:: TASK INSTRUCTIONS ::
Convert the stretch of the records from the line containing "Return results in <instances>...</instances>. mask" through the end of the records, both ends included, into a JSON list of strings with one string per line, omitting blank lines.
+++ DATASET EXCERPTS +++
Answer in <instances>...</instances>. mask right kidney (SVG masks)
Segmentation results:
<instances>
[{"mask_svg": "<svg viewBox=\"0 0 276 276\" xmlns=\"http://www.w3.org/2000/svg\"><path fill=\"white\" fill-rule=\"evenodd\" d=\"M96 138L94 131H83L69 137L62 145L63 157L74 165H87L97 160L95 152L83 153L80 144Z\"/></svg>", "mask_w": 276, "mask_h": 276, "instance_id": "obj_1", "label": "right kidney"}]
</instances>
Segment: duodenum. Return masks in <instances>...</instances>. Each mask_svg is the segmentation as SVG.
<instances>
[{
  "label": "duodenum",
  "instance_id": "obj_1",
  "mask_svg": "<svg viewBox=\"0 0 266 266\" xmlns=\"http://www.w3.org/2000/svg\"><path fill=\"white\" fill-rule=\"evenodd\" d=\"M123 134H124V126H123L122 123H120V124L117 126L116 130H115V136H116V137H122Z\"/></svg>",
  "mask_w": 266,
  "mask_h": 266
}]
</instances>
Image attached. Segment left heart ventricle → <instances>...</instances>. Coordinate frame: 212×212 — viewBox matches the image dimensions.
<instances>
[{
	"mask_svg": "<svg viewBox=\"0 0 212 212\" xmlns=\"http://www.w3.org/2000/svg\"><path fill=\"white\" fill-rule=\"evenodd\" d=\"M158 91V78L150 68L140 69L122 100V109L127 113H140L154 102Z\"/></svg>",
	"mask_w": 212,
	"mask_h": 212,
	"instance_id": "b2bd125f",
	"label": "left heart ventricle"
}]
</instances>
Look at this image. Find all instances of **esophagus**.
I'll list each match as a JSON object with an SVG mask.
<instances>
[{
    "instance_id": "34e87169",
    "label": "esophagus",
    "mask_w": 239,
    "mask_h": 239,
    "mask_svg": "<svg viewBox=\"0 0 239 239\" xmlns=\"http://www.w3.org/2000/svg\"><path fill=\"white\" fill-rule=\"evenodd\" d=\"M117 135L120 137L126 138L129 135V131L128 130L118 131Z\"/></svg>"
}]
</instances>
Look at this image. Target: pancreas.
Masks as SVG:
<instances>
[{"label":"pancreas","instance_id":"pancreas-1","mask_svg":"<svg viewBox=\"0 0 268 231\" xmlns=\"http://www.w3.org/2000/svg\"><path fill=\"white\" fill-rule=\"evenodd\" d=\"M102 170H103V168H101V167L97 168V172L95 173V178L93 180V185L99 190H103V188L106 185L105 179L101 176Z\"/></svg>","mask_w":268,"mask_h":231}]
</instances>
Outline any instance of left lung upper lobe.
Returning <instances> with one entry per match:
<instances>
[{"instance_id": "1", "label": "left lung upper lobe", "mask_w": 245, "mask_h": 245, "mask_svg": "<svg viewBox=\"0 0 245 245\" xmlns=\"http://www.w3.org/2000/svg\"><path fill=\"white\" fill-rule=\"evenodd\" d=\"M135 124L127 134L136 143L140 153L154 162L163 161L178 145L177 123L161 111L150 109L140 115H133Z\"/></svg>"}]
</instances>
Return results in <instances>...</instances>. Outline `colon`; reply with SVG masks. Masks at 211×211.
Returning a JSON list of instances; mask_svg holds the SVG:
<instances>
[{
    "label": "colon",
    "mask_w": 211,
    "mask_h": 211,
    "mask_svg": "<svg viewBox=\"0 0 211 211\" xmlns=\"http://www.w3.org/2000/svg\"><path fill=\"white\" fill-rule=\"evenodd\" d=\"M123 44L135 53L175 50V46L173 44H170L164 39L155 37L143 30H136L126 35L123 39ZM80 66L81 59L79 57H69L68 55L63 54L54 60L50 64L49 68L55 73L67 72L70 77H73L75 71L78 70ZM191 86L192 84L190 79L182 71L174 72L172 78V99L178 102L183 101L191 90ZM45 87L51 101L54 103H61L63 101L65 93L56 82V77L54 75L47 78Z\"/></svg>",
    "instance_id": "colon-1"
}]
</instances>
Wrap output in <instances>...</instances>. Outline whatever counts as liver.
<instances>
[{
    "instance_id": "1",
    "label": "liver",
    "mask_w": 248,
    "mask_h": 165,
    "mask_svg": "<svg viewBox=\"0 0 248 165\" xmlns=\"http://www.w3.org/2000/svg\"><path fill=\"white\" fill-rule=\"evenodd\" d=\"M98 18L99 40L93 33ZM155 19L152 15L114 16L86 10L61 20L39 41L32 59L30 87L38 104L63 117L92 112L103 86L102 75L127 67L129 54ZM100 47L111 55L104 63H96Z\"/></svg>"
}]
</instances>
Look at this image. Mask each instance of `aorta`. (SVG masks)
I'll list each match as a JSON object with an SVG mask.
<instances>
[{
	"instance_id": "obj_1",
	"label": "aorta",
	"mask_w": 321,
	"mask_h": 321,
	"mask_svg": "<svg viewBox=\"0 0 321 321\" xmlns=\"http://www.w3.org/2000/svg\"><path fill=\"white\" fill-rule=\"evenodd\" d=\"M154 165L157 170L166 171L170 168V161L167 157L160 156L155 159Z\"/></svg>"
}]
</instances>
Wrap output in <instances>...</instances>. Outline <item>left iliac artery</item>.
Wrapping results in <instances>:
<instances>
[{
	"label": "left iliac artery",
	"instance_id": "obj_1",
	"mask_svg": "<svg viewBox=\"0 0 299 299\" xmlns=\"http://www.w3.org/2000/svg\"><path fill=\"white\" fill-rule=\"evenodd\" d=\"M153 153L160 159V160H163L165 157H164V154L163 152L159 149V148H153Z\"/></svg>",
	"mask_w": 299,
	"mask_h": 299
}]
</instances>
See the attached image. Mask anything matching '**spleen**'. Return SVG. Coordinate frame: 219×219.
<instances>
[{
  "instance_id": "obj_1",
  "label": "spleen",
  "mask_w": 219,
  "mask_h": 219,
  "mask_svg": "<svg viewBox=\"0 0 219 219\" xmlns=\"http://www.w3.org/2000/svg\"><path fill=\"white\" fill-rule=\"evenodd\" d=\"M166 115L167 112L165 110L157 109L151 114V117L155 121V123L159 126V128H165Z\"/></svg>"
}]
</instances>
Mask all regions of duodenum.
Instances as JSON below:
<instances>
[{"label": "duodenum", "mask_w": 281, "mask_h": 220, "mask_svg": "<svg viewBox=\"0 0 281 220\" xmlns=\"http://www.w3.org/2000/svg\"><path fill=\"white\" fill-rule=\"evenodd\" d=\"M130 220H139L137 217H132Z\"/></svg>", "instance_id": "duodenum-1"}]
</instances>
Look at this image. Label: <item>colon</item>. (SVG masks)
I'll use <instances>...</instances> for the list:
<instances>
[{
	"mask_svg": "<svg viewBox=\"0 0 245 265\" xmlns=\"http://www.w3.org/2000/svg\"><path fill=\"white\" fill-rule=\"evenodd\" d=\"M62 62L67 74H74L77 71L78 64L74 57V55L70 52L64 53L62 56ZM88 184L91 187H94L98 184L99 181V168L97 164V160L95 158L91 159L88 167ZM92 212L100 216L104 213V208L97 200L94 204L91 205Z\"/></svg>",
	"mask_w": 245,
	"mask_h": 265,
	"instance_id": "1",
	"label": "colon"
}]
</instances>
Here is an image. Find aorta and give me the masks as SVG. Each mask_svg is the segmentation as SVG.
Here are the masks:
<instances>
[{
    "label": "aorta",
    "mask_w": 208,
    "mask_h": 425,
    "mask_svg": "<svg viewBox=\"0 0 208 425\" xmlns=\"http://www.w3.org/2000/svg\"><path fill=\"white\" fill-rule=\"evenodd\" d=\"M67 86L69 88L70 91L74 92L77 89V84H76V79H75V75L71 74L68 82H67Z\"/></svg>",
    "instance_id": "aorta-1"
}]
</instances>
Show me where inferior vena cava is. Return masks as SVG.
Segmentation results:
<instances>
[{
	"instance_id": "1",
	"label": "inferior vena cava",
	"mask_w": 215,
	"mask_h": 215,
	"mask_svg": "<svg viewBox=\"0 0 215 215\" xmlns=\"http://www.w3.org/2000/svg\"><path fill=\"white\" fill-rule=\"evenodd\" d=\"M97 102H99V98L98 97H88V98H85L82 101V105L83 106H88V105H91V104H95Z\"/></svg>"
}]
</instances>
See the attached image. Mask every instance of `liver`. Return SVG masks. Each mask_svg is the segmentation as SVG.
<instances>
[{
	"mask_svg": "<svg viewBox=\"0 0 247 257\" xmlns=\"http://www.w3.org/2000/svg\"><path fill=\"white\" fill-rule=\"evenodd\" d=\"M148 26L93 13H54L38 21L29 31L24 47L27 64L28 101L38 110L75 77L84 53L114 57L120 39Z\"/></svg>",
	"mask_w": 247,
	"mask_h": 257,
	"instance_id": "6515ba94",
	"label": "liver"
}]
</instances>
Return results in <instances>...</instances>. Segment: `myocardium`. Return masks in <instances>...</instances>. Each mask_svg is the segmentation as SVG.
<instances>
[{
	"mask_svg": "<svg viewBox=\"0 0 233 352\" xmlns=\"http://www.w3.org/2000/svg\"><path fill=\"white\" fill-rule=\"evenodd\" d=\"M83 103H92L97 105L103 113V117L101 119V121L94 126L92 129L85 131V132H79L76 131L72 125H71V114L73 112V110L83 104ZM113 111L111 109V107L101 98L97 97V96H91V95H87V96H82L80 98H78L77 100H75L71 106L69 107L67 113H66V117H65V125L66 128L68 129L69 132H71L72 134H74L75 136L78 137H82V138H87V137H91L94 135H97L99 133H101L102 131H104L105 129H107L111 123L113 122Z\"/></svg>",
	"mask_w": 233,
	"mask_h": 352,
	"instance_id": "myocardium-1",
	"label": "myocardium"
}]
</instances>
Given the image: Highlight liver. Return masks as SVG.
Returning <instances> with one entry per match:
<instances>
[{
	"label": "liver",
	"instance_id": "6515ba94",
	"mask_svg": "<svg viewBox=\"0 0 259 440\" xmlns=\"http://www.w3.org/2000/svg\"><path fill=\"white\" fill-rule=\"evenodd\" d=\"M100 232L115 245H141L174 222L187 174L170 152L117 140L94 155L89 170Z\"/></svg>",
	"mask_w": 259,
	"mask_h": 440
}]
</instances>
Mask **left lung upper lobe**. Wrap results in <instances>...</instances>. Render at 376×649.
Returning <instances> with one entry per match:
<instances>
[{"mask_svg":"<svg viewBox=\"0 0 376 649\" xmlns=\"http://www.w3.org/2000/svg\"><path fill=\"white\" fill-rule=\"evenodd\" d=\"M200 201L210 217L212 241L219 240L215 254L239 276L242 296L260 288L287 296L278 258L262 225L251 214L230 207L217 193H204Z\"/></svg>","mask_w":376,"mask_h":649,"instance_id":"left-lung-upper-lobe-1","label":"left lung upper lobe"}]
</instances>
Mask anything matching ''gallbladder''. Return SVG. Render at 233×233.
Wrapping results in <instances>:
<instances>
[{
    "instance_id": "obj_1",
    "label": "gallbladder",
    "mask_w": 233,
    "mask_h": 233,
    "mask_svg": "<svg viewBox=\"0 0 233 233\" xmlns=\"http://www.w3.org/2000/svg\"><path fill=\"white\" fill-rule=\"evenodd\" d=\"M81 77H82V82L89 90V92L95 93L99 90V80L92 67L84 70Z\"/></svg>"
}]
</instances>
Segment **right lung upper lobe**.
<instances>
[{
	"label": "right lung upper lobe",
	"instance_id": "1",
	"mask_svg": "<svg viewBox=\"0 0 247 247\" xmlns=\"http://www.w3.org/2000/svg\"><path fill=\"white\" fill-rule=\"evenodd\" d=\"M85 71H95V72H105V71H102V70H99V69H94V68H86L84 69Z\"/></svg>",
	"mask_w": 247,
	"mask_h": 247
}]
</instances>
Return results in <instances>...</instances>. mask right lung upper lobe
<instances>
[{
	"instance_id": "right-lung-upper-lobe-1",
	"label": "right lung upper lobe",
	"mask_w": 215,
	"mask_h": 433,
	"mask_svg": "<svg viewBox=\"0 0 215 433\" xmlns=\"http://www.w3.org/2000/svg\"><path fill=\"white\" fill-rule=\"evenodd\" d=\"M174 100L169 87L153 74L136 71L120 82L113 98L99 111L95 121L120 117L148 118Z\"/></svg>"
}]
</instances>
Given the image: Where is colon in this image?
+++
:: SOLUTION FOR THIS PROBLEM ::
[
  "Return results in <instances>...</instances>. mask right lung upper lobe",
  "<instances>",
  "[{",
  "\t\"instance_id\": \"right-lung-upper-lobe-1\",",
  "\t\"label\": \"right lung upper lobe\",",
  "\t\"mask_w\": 215,",
  "\t\"mask_h\": 433,",
  "\t\"mask_svg\": \"<svg viewBox=\\\"0 0 215 433\\\" xmlns=\\\"http://www.w3.org/2000/svg\\\"><path fill=\\\"white\\\" fill-rule=\\\"evenodd\\\" d=\\\"M174 100L169 87L153 74L136 71L120 82L113 98L99 111L95 121L120 117L148 118Z\\\"/></svg>\"",
  "}]",
  "</instances>",
  "Given the image: Where is colon in this image?"
]